When the famous seventeenth century French scientist Blaise Pascal died in 1662 his servant found a small piece of parchment sewn into his coat. At the top of the paper Pascal had drawn a cross. Underneath the cross were these words.
In the year of the Lord 1654
Monday, November 23
From about half-past ten in the evening
until half-past twelve.
God of Abraham, God if Isaac, God of Jacob
Not of philosophers nor of the scholars.
Certitude. Certitude. Feeling. Joy, Peace.
God of Jesus Christ,
My God and thy God.
“Thy God shall be my God.”
Forgetfulness of the world and of everything, except God.
He is to be found only by the ways taught in the Gospel.
Greatness of the soul of man.
“Righteous Father, the world hath not know thee,
but I have know thee.”
Joy, joy, joy, tears of joy.
I have fallen away: I have fled from Him,
denied Him, crucified him.
May I not fall away forever.
We keep hold of him only by the ways taught in the Gospel.
Renunciation, total and sweet.
Total submission to Jesus Christ and to my director.
Eternally in joy for a day’s exercise on earth.
I will not forget Thy word. Amen.
That was Pascal’s record of an intense two hour religious experience that he kept secret until his death. It was an experience of God that gripped his soul and changed the course of his life. He stored his record of it in the lining of his coat, close to his heart. For eight years he took care to sew and unsew it every time he changed his coat. It was a treasured experience, something he could return to again and again.
Similarly, we can take those experiences of God that we have – transforming moments – and hang onto them as gifts from God to energise and motivate our faith.
Adapted from RC Sproul Doubt and Assurance (Baker Books, 1993) and Charles Kummel, The Galileo Connection (IVP, 1986)
The great American civil rights leader Martin Luther King was a person with tremendous courage. He endured vilification, beatings, imprisonments, death threats, his house was firebombed, and as we all know, he eventually was assassinated.
So what kept him going? It was his strong sense of God’s call upon his life. King was just 26 years old when he was appointed leader of the civil rights campaign in Montgomery, Alabama. Apart from terrifying threats from the Ku Klux Klan, King was harassed by police. Arrested for driving 5 miles per hour over the speed limit he was given his first stint in jail. The night after his release he was at home when the phone rang. “Nigger”, said a menacing voice on the other end, we are tired of you and your mess now. And if you aren’t out of this town in three days, we’re going to blow your brains out and blow up your house.”
King was unnerved and very afraid – for himself, for his wife and for his little children. Shortly after the phone call he sat at his kitchen table drinking a cup of coffee. “And I sat at that table” he said, “thinking about that little girl and thinking about the fact that she could be taken away from me at any minute. And I started thinking about a dedicated, devoted and loyal wife, who was over there asleep…And I got to the point where I couldn’t take it anymore. I was weak…

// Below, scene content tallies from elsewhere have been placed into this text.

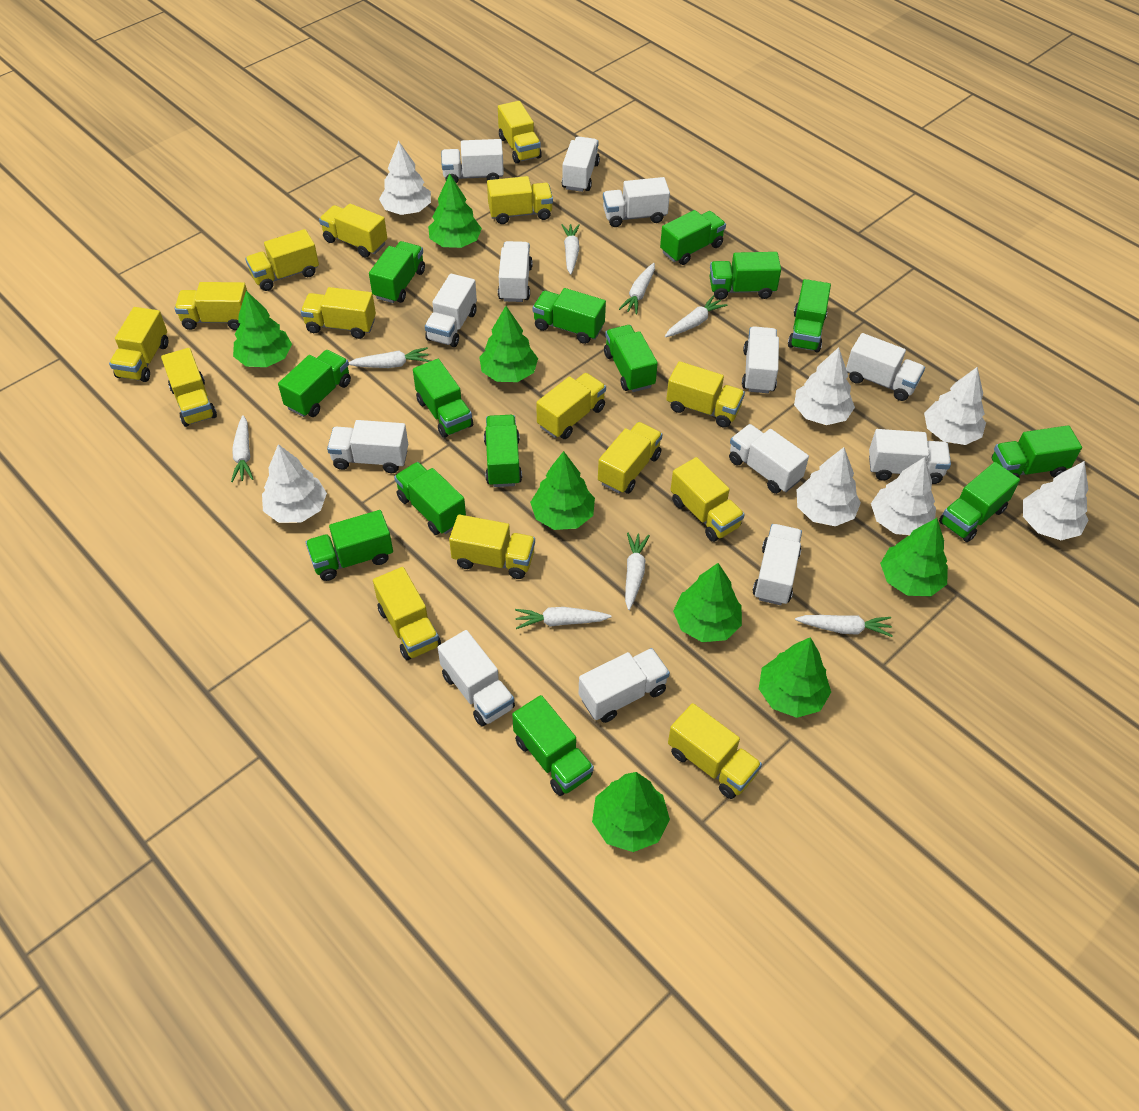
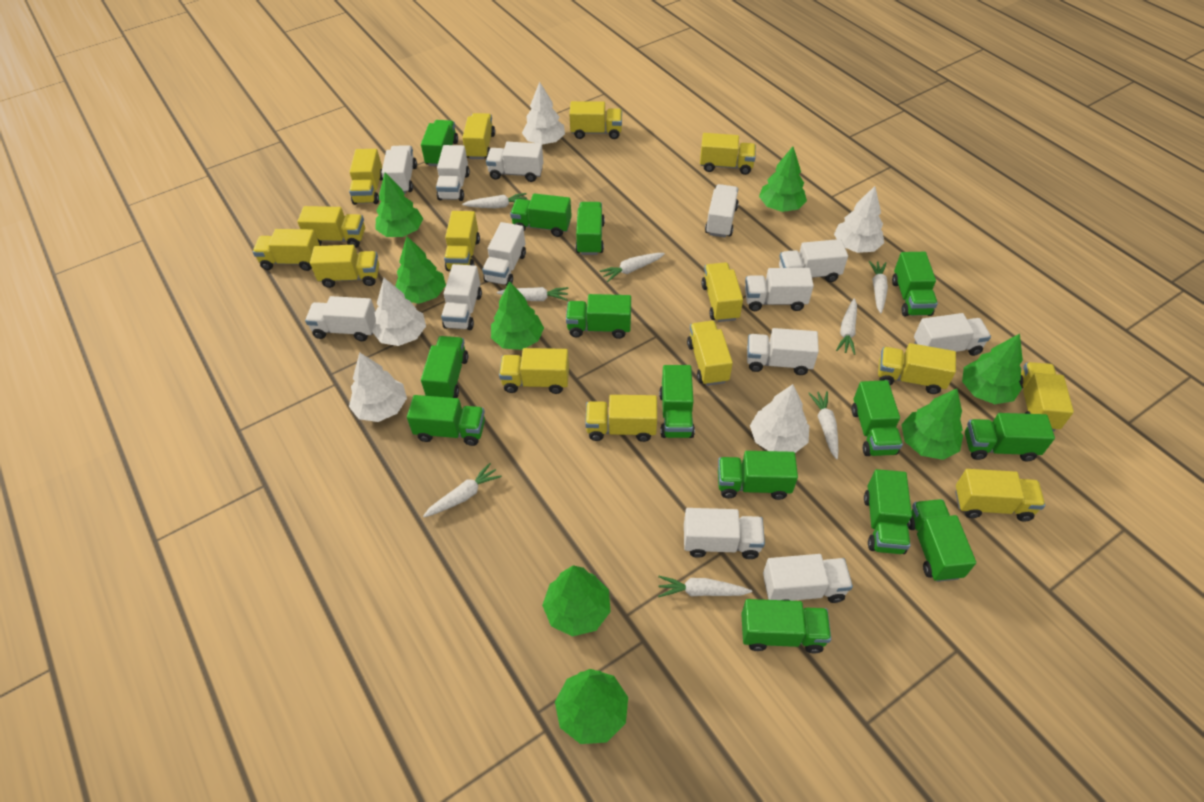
white tree: 7 -> 5

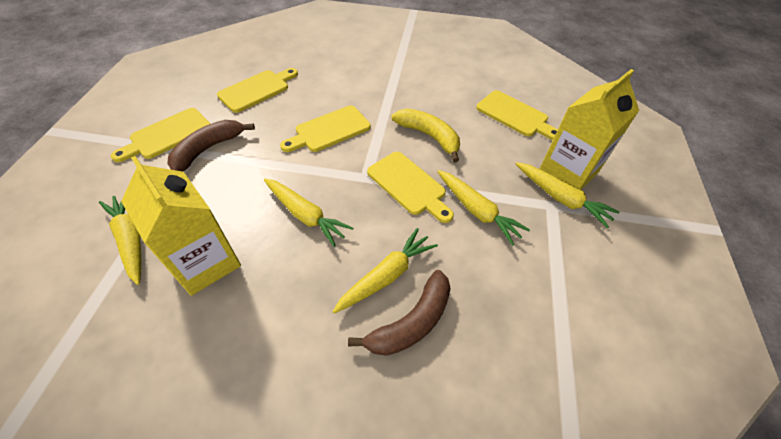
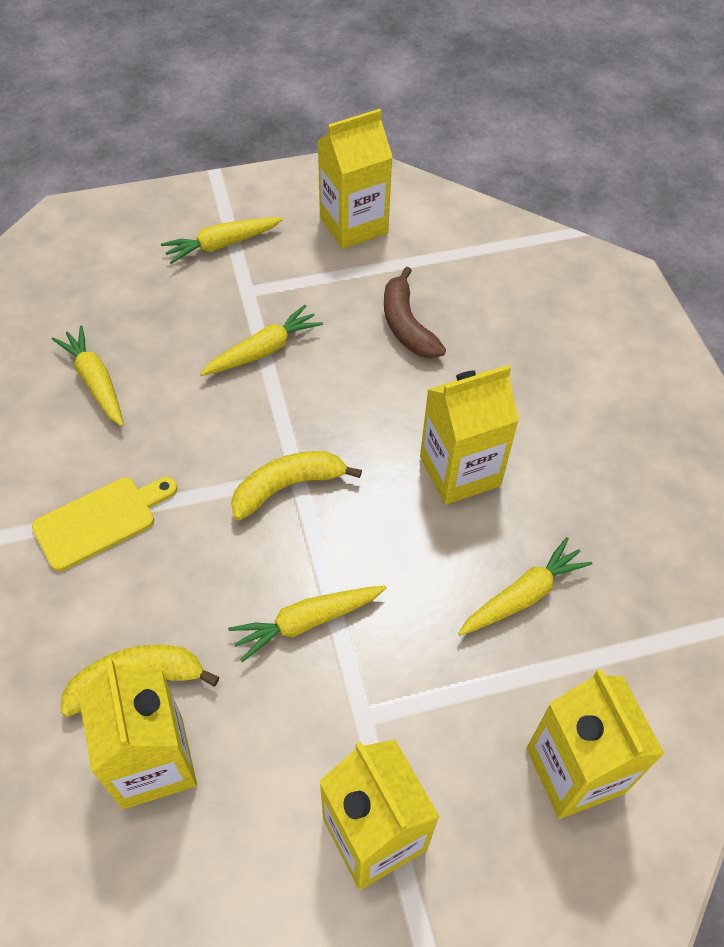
brown banana: 2 -> 1
yellow banana: 1 -> 2
yellow carton: 2 -> 5
yellow cutting board: 5 -> 1

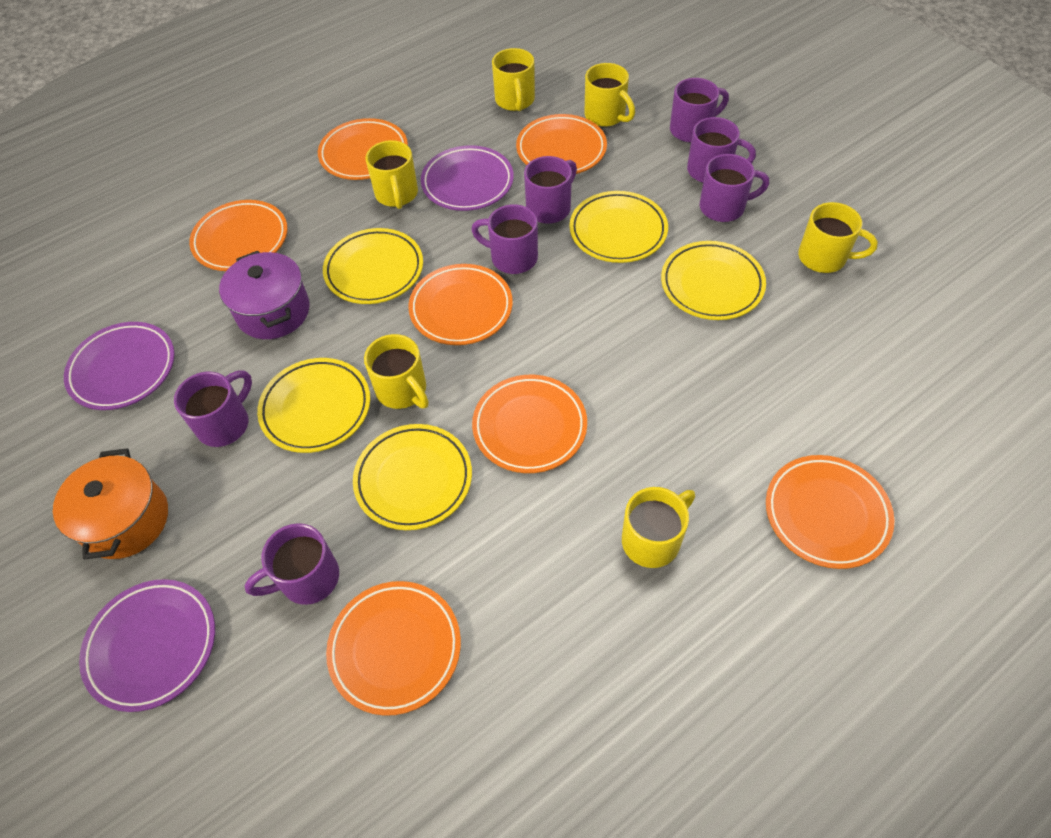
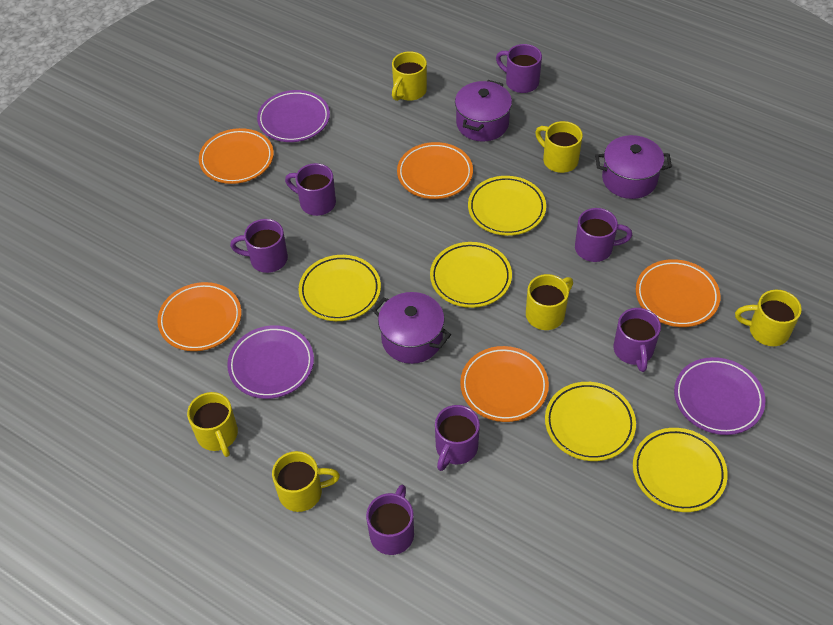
orange plate: 7 -> 5
orange pot: 1 -> 0
purple pot: 1 -> 3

And I discovered then that religion had to become real to me, and I had to know God for myself. And I bowed down over that cup of coffee. I will never forget it…I said, ‘Lord, I’m down here trying to do what’s right. I think I’m right. I think the cause we represent is right. But Lord, I must confess that I’m weak now. I’m faltering. I’m losing my courage…And it seemed to me at that moment that I could hear an inner voice saying to me, ‘Martin Luther, stand up for righteousness. Stand up for justice. Stand up for truth. And lo, I will be with you, even until the end of the world.’…I heard the voice of Jesus saying still to fight on. He promised never to leave me, never to leave me alone. No never alone.. No never alone. He promised never to leave me, never to leave me alone.”
Three nights later the menacing threat made in the phone call came true: a bomb exploded on the front verandah of the King home. Thankfully no one was hurt. But King was able to get through it: “My religious experience a few nights before had given me strength to face it.” Time and again throughout his ministry Martin Luther King returned to that experience to strengthen him as he faced terrible difficulties.